Hell isn’t the color of lava or fire. It’s Spice Delight PWL-81 from the Behr catalog or Dynasty Celadon PPL-80. It doesn’t really matter the hue. Milton said “The mind is its own place, and in itself can make a heaven of hell, a hell of heaven.” Color can do that too.
“I’m not afraid of color.” That’s what I told Paul who was going to paint the inside of our house. I was so sure of myself, cocky even. My expectations soared! I had looked at remodeling magazines with pictures of warm family rooms, golden retriever asleep by fireplace. Color can create that. Ruddy walls with white trim? An artist lives here! Pale blue next to butter yellow? A woman at peace with herself. Now this, I thought, is going to be fun!
The workers had done such a beautiful job: the walls were so smooth you just wanted to eat them. No texture, just clean and white, a wedding cake. But beware the blank slate. It’s possible to over think things.
“What do you think of Scotland Road? It’s a pretty green.”
“Ooo, yeah, with a white trim. Very nice. Soothing.”
“But is it too dark?”
“Maybe, I don’t know. What do you think? Depends on where it is. Let’s get a tester.”
"What about cornmeal?"
"Nice! Too yellow, though?"
"Get a tester."
"Blue agave?"
"Tester!"And so it went on and on until the swatches were slipping from our fingers and we needed to get a cart for the testers.
My son, Harry, didn’t have that problem. He walked straight to the Martha Stewart section, picked the color “Calabash”, and said “I want this one”. Done and done.
There is always something to learn from your children.
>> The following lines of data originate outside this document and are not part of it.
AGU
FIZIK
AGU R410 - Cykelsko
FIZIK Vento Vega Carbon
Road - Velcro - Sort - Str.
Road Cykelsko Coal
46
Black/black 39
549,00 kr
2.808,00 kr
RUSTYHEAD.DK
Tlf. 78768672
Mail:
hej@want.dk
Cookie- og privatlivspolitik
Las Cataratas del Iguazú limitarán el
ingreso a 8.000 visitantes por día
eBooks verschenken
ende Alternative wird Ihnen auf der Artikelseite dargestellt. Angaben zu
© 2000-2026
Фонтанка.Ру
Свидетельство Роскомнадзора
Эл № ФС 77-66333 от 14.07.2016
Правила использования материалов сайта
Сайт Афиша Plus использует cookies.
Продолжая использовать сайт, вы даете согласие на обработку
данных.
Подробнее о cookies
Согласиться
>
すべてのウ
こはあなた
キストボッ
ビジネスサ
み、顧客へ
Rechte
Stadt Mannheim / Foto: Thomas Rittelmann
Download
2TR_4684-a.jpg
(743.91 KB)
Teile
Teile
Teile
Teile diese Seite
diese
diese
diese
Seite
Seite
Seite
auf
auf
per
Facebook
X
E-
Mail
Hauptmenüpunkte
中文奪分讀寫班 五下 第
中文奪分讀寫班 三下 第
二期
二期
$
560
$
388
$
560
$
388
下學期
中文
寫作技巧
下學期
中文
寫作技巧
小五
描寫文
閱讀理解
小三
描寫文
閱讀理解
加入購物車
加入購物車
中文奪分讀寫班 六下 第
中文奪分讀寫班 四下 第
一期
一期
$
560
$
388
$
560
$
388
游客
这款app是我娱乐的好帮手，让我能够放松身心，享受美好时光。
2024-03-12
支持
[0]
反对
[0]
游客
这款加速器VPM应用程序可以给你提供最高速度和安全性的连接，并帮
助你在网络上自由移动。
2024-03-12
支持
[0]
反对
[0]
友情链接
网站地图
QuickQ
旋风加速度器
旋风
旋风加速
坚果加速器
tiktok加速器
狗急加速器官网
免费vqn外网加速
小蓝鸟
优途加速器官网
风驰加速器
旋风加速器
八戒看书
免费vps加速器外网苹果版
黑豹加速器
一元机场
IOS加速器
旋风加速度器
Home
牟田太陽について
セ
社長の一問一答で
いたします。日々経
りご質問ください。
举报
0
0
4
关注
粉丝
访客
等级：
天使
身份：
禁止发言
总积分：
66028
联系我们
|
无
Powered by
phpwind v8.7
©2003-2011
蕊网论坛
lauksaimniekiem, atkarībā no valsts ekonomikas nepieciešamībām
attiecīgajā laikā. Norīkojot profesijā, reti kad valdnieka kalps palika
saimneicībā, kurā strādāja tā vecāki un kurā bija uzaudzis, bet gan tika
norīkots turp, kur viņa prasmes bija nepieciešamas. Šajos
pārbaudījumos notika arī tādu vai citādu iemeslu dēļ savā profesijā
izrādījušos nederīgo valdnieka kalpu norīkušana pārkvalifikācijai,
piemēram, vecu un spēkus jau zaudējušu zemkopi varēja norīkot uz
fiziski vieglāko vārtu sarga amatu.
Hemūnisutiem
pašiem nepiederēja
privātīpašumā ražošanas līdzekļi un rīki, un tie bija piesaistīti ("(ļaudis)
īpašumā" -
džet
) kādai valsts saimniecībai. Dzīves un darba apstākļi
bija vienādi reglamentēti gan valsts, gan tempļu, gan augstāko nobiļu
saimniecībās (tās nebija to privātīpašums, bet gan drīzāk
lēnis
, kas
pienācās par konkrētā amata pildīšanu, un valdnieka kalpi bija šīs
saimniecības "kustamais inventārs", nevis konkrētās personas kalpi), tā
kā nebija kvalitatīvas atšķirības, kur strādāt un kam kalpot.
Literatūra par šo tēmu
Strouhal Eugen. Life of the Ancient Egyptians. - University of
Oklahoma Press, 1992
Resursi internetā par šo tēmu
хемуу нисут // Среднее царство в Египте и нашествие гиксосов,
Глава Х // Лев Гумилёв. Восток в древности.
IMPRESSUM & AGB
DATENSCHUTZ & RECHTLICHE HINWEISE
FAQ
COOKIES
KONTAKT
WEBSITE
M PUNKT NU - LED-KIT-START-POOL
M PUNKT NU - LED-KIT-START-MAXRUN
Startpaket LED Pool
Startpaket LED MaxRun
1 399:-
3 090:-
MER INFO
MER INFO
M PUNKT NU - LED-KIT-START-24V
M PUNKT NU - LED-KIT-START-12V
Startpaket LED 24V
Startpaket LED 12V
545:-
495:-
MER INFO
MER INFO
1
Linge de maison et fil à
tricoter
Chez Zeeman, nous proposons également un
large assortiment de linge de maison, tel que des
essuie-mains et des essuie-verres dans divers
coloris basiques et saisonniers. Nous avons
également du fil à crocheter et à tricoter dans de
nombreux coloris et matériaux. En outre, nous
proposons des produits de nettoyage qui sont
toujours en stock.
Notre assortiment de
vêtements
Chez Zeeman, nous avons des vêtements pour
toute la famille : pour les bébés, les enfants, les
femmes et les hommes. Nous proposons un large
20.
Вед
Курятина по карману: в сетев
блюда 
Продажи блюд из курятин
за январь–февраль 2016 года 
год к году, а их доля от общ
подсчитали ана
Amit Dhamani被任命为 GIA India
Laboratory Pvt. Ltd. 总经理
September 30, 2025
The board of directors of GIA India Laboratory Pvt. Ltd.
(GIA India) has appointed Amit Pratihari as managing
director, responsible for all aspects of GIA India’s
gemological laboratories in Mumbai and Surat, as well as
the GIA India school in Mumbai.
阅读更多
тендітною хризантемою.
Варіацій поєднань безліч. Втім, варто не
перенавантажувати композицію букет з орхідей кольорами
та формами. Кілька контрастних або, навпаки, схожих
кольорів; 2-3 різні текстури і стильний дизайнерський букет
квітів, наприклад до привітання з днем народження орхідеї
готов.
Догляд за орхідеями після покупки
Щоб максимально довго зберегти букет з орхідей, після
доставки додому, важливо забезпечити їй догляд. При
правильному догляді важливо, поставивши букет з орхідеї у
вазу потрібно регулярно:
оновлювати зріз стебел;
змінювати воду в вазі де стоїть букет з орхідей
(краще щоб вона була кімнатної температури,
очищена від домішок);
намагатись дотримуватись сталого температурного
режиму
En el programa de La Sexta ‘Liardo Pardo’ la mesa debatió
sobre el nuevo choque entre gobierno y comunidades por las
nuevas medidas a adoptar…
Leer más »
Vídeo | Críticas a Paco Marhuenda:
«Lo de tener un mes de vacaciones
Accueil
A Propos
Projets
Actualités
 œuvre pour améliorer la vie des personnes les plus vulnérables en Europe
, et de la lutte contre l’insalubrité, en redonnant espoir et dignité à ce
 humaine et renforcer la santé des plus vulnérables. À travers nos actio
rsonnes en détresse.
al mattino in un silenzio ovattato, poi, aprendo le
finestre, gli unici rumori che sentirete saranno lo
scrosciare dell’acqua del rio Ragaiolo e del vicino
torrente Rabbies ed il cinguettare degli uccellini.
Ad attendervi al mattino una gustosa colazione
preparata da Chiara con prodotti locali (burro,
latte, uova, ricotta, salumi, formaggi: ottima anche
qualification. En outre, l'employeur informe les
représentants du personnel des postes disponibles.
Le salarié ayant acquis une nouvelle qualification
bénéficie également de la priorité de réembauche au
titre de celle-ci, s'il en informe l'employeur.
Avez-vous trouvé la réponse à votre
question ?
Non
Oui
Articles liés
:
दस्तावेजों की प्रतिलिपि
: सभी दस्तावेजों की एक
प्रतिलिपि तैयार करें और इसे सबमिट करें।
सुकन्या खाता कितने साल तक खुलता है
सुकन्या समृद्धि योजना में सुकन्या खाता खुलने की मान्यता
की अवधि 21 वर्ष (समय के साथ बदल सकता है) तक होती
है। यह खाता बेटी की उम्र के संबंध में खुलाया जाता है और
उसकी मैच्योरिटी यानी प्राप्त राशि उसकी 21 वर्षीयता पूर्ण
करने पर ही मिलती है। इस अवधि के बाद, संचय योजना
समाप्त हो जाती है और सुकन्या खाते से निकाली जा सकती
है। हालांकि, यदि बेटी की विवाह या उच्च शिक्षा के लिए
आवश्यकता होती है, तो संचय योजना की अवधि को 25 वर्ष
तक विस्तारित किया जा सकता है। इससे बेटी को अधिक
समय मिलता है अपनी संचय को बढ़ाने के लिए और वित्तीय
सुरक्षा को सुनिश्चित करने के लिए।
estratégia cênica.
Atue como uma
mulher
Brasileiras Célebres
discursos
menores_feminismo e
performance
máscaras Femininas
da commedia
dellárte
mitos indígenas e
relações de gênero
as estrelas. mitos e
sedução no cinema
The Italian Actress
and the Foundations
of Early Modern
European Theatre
Harry went from the gut. He didn’t hem and haw over how this color would make him feel, how it would go with other colors, whether it was introverted or extroverted, uninhibited or solemn. It pleased him, so he chose it. And it looked great.
We, on the other hand, painted little squares of testers on every wall of the house, labeling each with a light pencil, until the whole house looked like a quilt made from the loving hands of home. Our confusion began here and it only got worse. We brought in other people, looked at more books, thought about color, talked about it, painted more colors, and repainted over them. And our disappointment grew.
Describing color is like describing taste. You compare it to something else, an image or a feeling, like poetry. I’ve always loved that scene in Brideshead Revisited where Sebastian and Charles are tasting different wines and after having had a few begin to describe them in loftier terms:
“It is a little, shy wine like a gazelle”
“Like a leprechaun”
“Dappled, in a tapestry meadow”
“Like a flute by still water.”
“And this is a wise old wine”
“A prophet in a cave.”
“And this is a necklace of pearls on a white neck.”
“Like a swan”
“Like the last unicorn."
We wanted the last unicorn and, damn it, it wasn’t there!
In the end, my husband left town.
“I trust your sense of color. You pick them.”
I did. I can’t say it wasn’t some part of agony. I relearn my lessons over and over. But they look good. And really, what’s the problem? We have a house and walls. Isn’t that enough!